Summit View Church In Washington Reaches New Audio Heights With Allen & Heath

Church starts fresh with new audio backbone utilizing an AHM-64 scalable processing matrix as the central audio hub.

Summit View Church in Vancouver, WA was looking to bring the post-production audio quality of polished pre-recorded web services to its live in-person services, and following much research, decided to replace its old system and start fresh with an Allen & Heath ecosystem as the new audio backbone.

Pairing an Allen & Heath dLive S7000 at front of house (with a DM64 MixRack) and a dLive C2500 in its broadcast suite (with a DM0 MixRack), Summit View selected the Allen & Heath AHM-64 as the central hub of the system. In its role as the central audio processing matrix, AHM-64 is controlled via a purpose-designed Custom Control app to enable single-tap iPad scene switching for Sunday morning services, scaled down mid-week events, AirPlay audio playback, key dLive console functions, and more.
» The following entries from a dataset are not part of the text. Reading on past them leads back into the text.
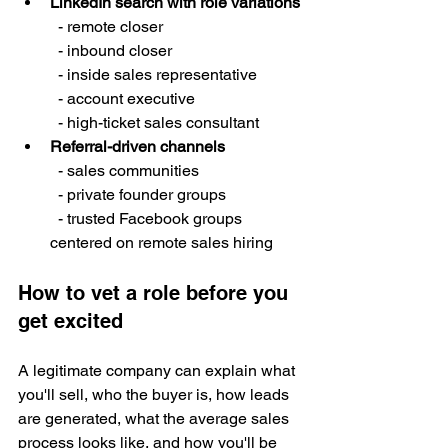
LinkedIn search with role variations
  - remote closer

  - inbound closer

  - inside sales representative

  - account executive

  - high-ticket sales consultant
Referral-driven channels
  - sales communities

  - private founder groups

  - trusted Facebook groups 
centered on remote sales hiring
How to vet a role before you 
get excited
A legitimate company can explain what 
you'll sell, who the buyer is, how leads 
are generated, what the average sales 
process looks like, and how you'll be 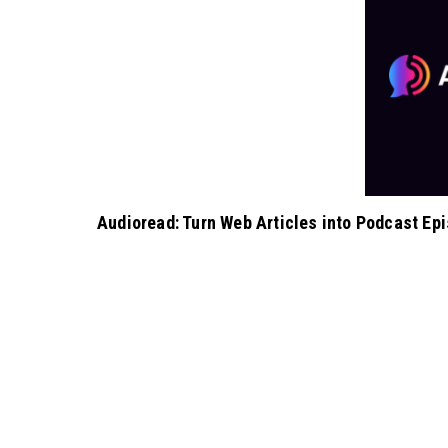
Audioread: Turn Web Articles into Podcast Ep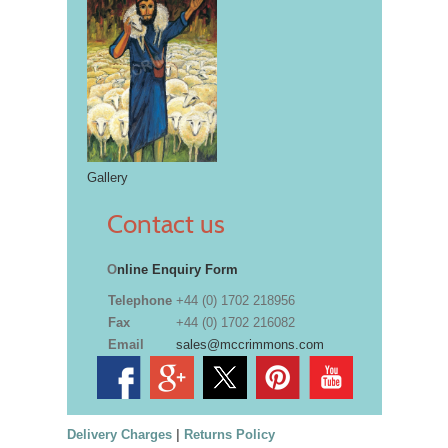
Gallery
Contact us
O
nline Enquiry Form
Telephone
+44 (0) 1702 218956
Fax
+44 (0) 1702 216082
Email
sales@mccrimmons.com
Delivery Charges
|
Returns Policy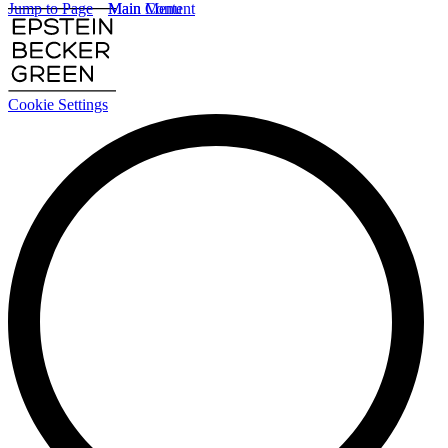
Jump to Page
Main Content
Main Menu
Cookie Settings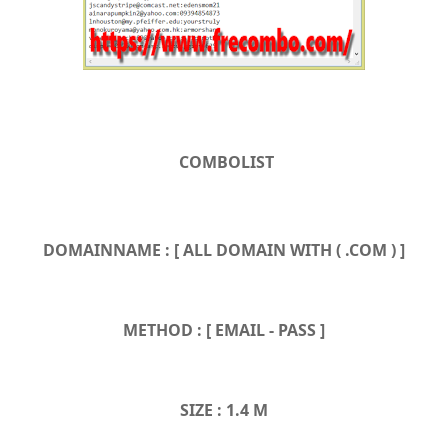
COMBOLIST
DOMAINNAME : [ ALL DOMAIN WITH ( .COM ) ]
METHOD : [ EMAIL - PASS ]
SIZE : 1.4 M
Custom Control is a free customizable cross-platform control app, providing control over the AHM-64 as well as dLive and Avantis digital mix systems. Created using free Custom Control editor software (macOS/Windows), any device running the app can log into the system with a given authorized user profile, at which point the correct user interface is downloaded and displayed.

The system’s new AHM-64 audio engine.

“The AHM-64 was such a pleasant surprise,” notes Roy Fisher, contractor, Black Collar Productions, which handled the project. “We bought it as a systems processor, but it ended up being so much more than that. It became integral as the inevitable ‘scope creep’ from the church staff and tech crew brought in additional control needs like the IP-1 wall controllers, increasingly complex signal routing, more channels here, more outputs there. AHM handled it all with ease. No dealing with complex coding or costly licenses, we just dove into Custom Control editor and created cool control interfaces for the system in no time.”

The AHM-64 is a 64 x 64 audio engine equipped with next-generation FPGA technology, capable of delivering processing that includes 8-band PEQ, gate, compressor and delay on all input channels, and 8-band PEQ/30-band GEQ, compressor, ANC, source selector, limiter and delay on all zone outputs. An AHM-64 system can be controlled using a range of remote controllers, GPIO and third-party devices. With support for 64×64 Dante and Waves networked audio and up to 96 IP remote controllers, venues like Summit View Church can continue to scale as the AV needs of the church grow.

Matt Robertson, owner of Black Collar Productions, concludes, “There are a lot of matrix boxes out there that look ok on paper. But AHM-64 not only handily covered the tech spec side of things, it delivered the post-production-quality audio goal we were all striving for. One of the main FOH engineers for the church said that it felt like he just put on glasses for the first time, never realizing he had a sight problem. The audio quality difference is really that extreme. We all were hearing detail and clarity we’d never heard before. Running everything at 96 kHz with great preamps and with the real-deal audio engine in the AHM makes a huge difference. When sound quality is at the top of your requirements list, AHM-64 is the answer.”